▶ **Activity**:
Repeat each record below exactly, dropping the pictures.

*** Opening The data ***

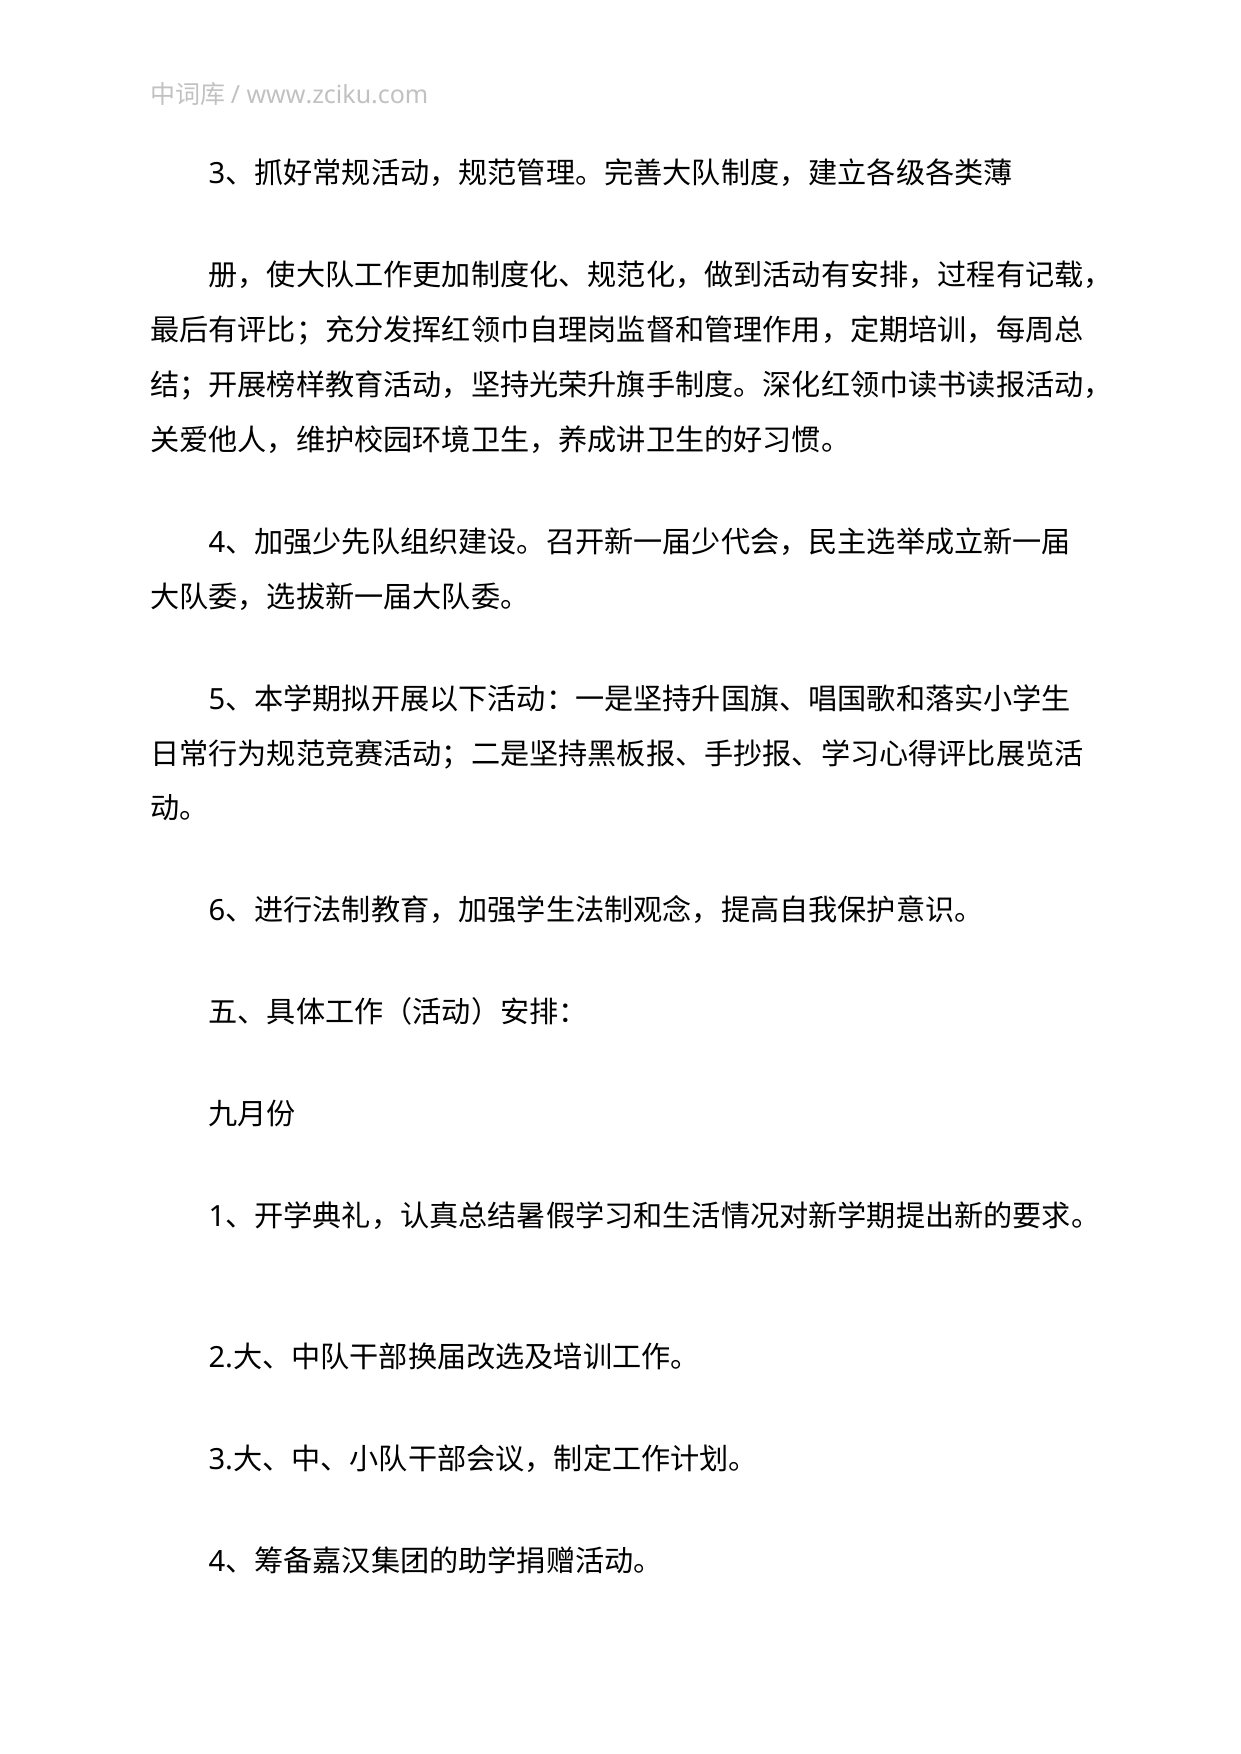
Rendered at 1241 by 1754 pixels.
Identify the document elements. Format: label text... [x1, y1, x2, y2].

text 5、本学期拟开展以下活动：一是坚持升国旗、唱国歌和落实小学生日常行为规范竞赛活动；二是坚持黑板报、手抄报、学习心得评比展览活动。 [150, 675, 1090, 827]
text 6、进行法制教育，加强学生法制观念，提高自我保护意识。­ [150, 887, 1090, 929]
text 3、抓好常规活动，规范管理。完善大队制度，建立各级各类薄 [150, 150, 1090, 192]
text 2.大、中队干部换届改选及培训工作。 [150, 1333, 1090, 1376]
text 册，使大队工作更加制度化、规范化，做到活动有安排，过程有记载，最后有评比；充分发挥红领巾自理岗监督和管理作用，定期培训，每周总结；开展榜样教育活动，坚持光荣升旗手制度。深化红领巾读书读报活动，关爱他人，维护校园环境卫生，养成讲卫生的好习惯。­ [150, 252, 1090, 459]
text 五、具体工作（活动）安排：­ [150, 989, 1090, 1031]
text 3.大、中、小队干部会议，制定工作计划。­ [150, 1435, 1090, 1478]
text 4、筹备嘉汉集团的助学捐赠活动。 [150, 1537, 1090, 1579]
text 4、加强少先队组织建设。召开新一届少代会，民主选举成立新一届大队委，选拔新一届大队委。­ [150, 518, 1090, 616]
text 1、开学典礼，认真总结暑假学习和生活情况对新学期提出新的要求。­ [150, 1192, 1090, 1274]
text 九月份­ [150, 1091, 1090, 1133]
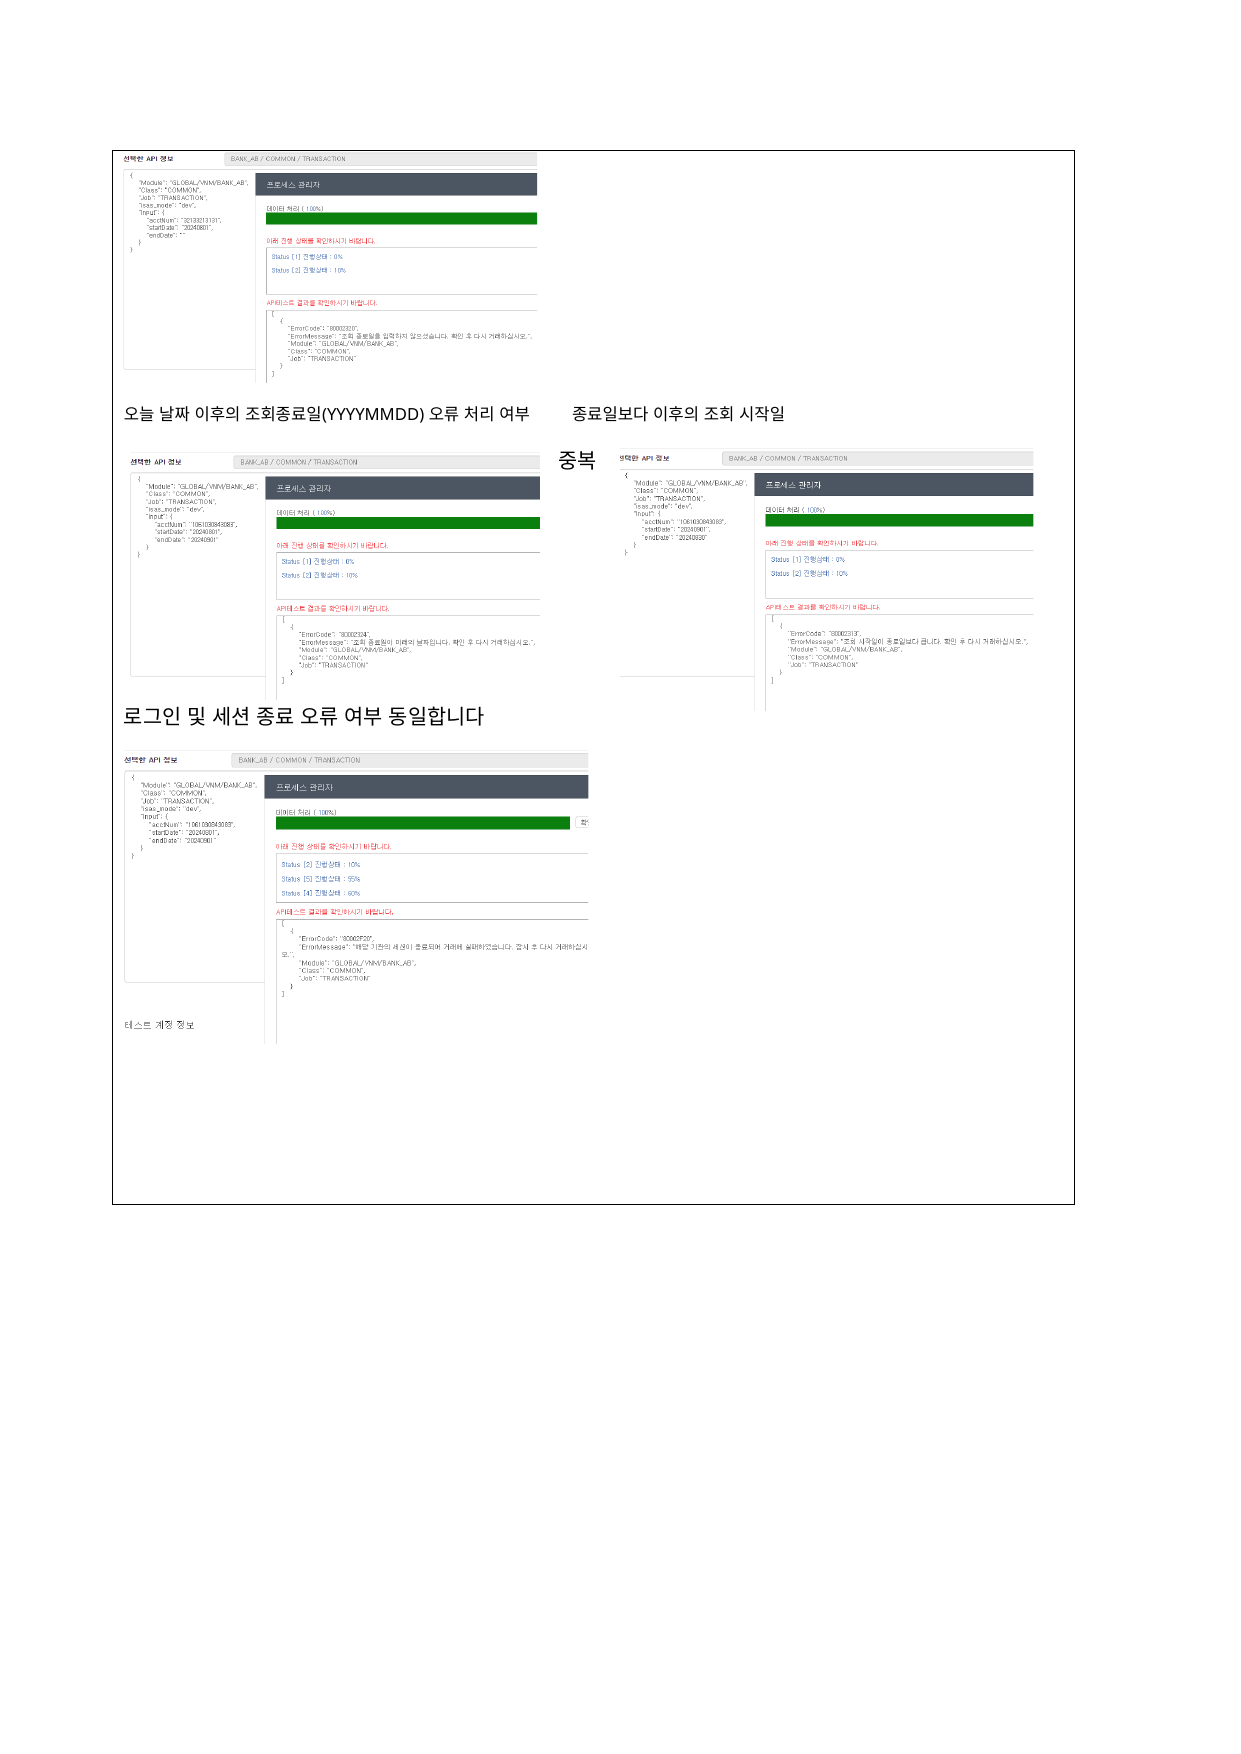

*** Closing The data ***

▶ **Result**:
Rendered at 1241 by 1754 pixels.
Identify the document elements. Format: label text... [x1, y1, x2, y2].

text 5、本学期拟开展以下活动：一是坚持升国旗、唱国歌和落实小学生日常行为规范竞赛活动；二是坚持黑板报、手抄报、学习心得评比展览活动。 [150, 675, 1090, 827]
text 6、进行法制教育，加强学生法制观念，提高自我保护意识。­ [150, 887, 1090, 929]
text 3、抓好常规活动，规范管理。完善大队制度，建立各级各类薄 [150, 150, 1090, 192]
text 2.大、中队干部换届改选及培训工作。 [150, 1333, 1090, 1376]
text 册，使大队工作更加制度化、规范化，做到活动有安排，过程有记载，最后有评比；充分发挥红领巾自理岗监督和管理作用，定期培训，每周总结；开展榜样教育活动，坚持光荣升旗手制度。深化红领巾读书读报活动，关爱他人，维护校园环境卫生，养成讲卫生的好习惯。­ [150, 252, 1090, 459]
text 五、具体工作（活动）安排：­ [150, 989, 1090, 1031]
text 3.大、中、小队干部会议，制定工作计划。­ [150, 1435, 1090, 1478]
text 4、筹备嘉汉集团的助学捐赠活动。 [150, 1537, 1090, 1579]
text 4、加强少先队组织建设。召开新一届少代会，民主选举成立新一届大队委，选拔新一届大队委。­ [150, 518, 1090, 616]
text 1、开学典礼，认真总结暑假学习和生活情况对新学期提出新的要求。­ [150, 1192, 1090, 1274]
text 九月份­ [150, 1091, 1090, 1133]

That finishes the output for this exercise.